Quand je vous parle des piliers de mon Homelab, il y en a un qui revient tout le temps sans que je vous l’aie jamais vraiment présenté : mon NAS. C’est le dernier gros chantier, et le voilà.

Un NAS, c’est quoi au juste

NAS, ça veut dire Network Attached Storage. En gros, un espace de stockage sur le réseau. Une machine allumée en permanence, avec des disques dedans, et tous tes autres appareils qui viennent lire et écrire dessus comme si c’était un dossier local.

Tu en trouves des tout faits, clé en main, chez Synology par exemple. J’en ai moi-même un vieux, mais il est là comme outil secondaire. Sauf que c’est aussi possible de s’en fabriquer un soi-même. Oui oui, avec un vieil ordi ou un Raspberry Pi.

Le mien : un Raspberry Pi 5 et une pile de disques USB

Moi j’en ai fait un avec un Raspberry Pi 5 et des disques durs externes.
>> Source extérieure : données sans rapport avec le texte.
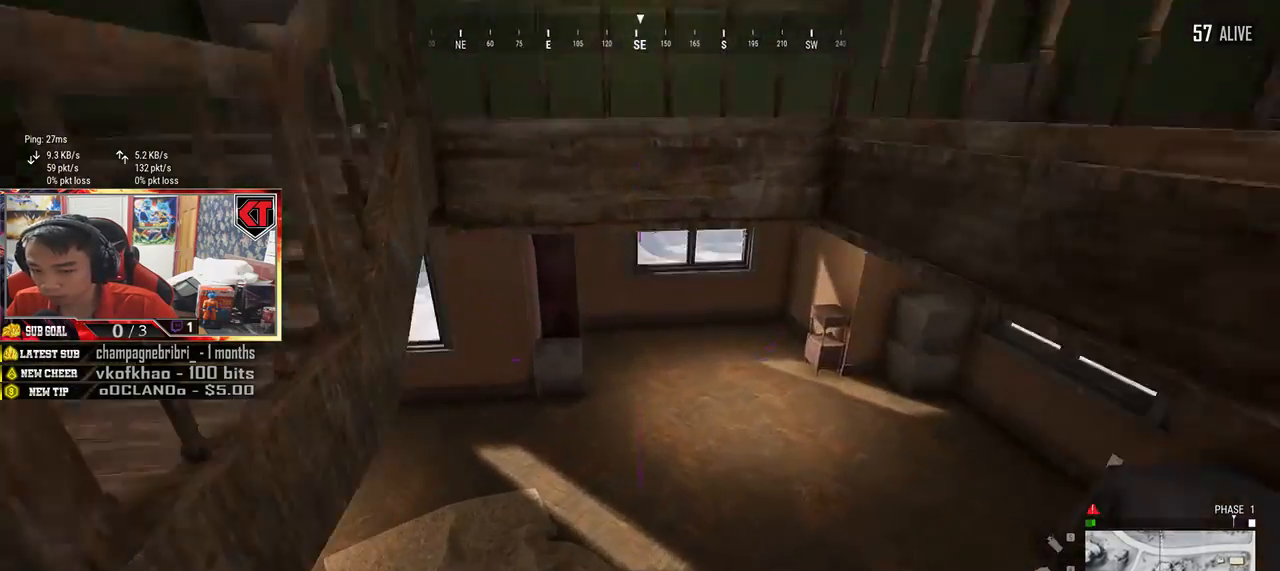
{"keys": [], "mouse": [], "events": [[367, "w", "up"]]}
On peut lui associer une carte RAID, ou brancher des disques SATA en direct sur une machine qui a ce qu’il faut. Chez moi c’est juste des disques durs branchés en USB 3 sur un hub USB 3.

Plusieurs disques, c’est important. Par contre, pas de réplication. Je stocke des films, des séries, quelques données, des jeux. Rien d’irrécupérable, rien d’important. Pour ça j’ai justement mon vieux Synology, et un duplicata en ligne (je vous parlerai de Duplicati un jour).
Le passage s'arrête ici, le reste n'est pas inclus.